Dataset entries:
▽

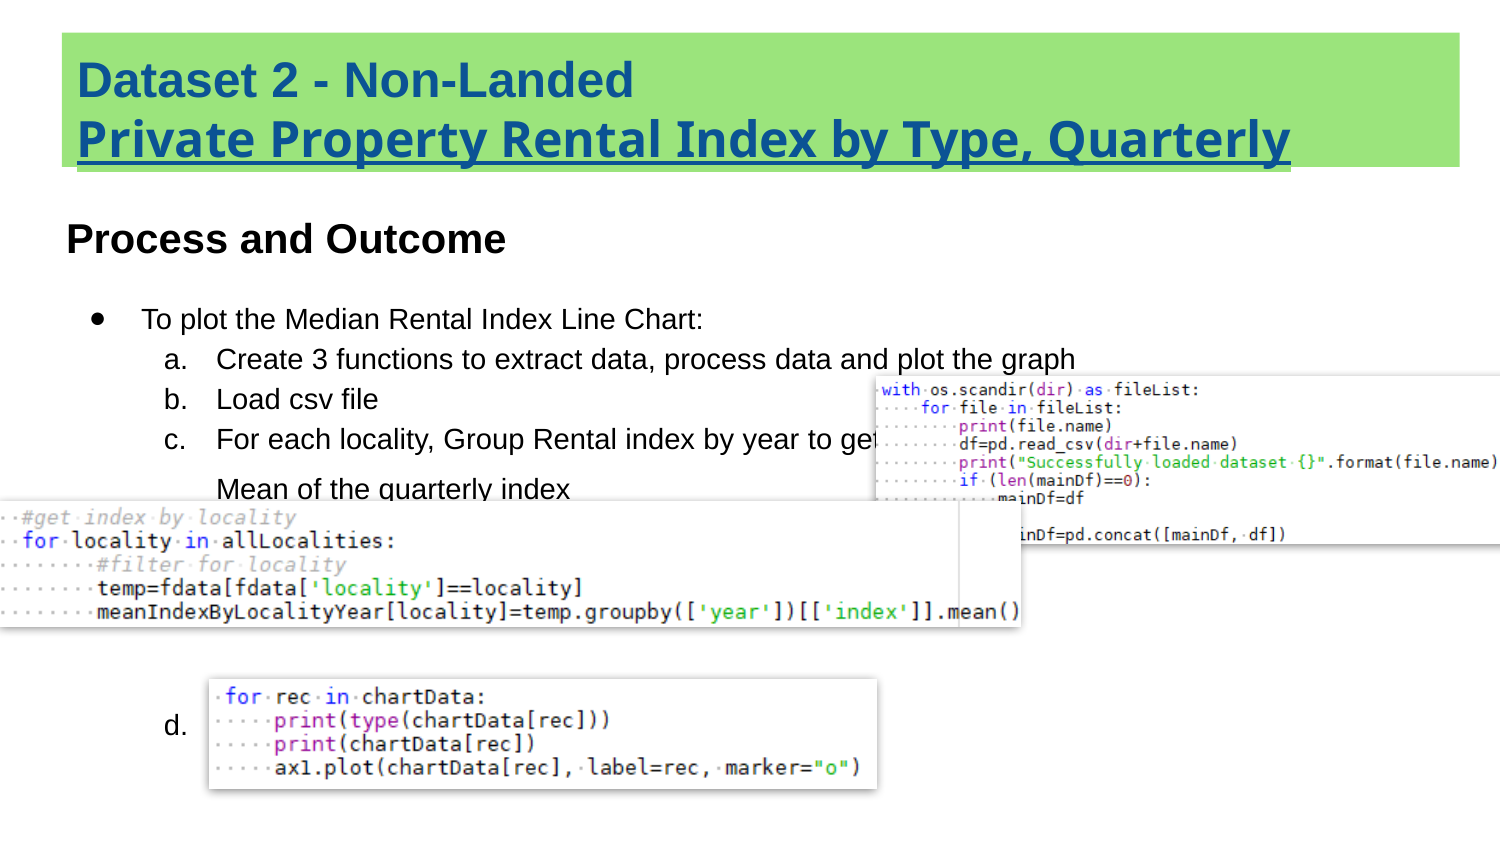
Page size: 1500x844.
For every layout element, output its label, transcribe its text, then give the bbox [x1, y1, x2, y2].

list Process and Outcome To plot the Median Rental Index Line Chart: Create 3 functions to extract data, process data and plot the graph Load csv file For each locality, Group Rental index by year to get Mean of the quarterly index Plot Line Chart for each locality [51, 554, 1449, 750]
picture [0, 376, 1500, 627]
picture [209, 678, 878, 789]
list Process and Outcome To plot the Median Rental Index Line Chart: Create 3 functions to extract data, process data and plot the graph Load csv file For each locality, Group Rental index by year to get Mean of the quarterly index Plot Line Chart for each locality [51, 189, 1449, 497]
title Dataset 2 - Non-Landed Private Property Rental Index by Type, Quarterly [61, 32, 1460, 167]
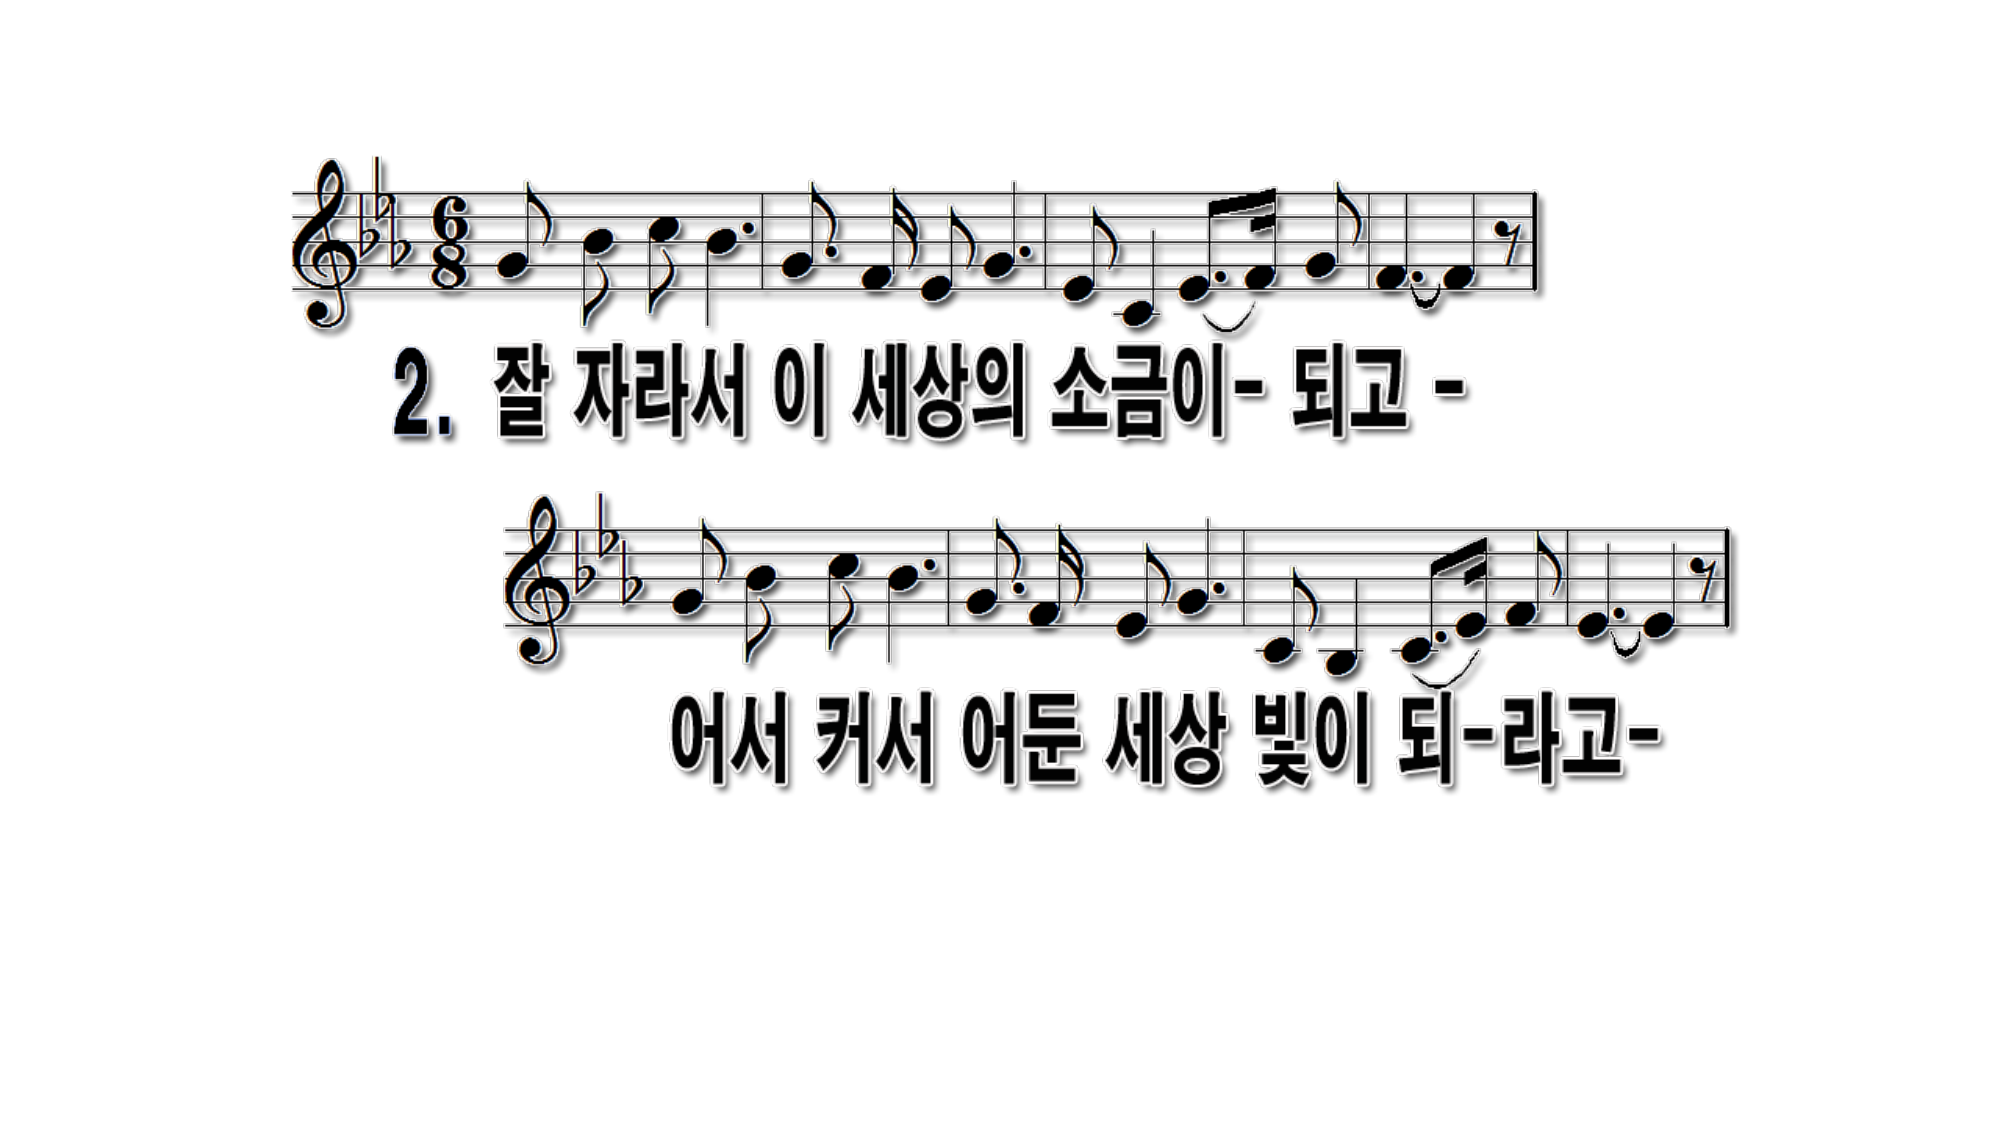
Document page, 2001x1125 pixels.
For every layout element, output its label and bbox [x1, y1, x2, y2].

picture [249, 0, 1750, 835]
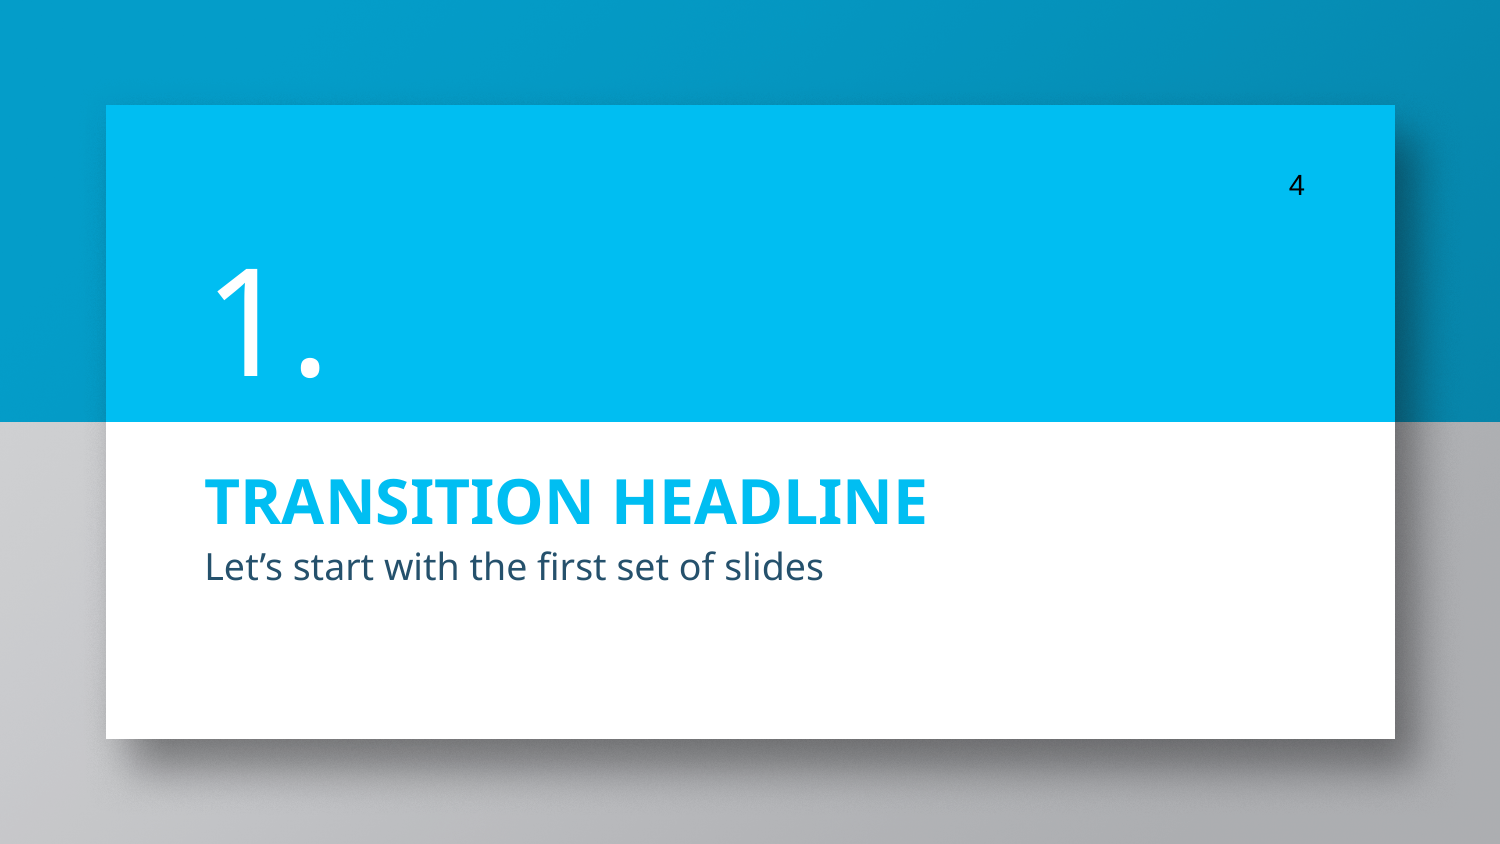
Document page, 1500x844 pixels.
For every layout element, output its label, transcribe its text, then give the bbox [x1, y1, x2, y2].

△

Filter the records, keeping only lines that contain "Document", and show those lines.

Exercise result:
Document page, 2001x1125 pixels.
Document page, 1500x844 pixels.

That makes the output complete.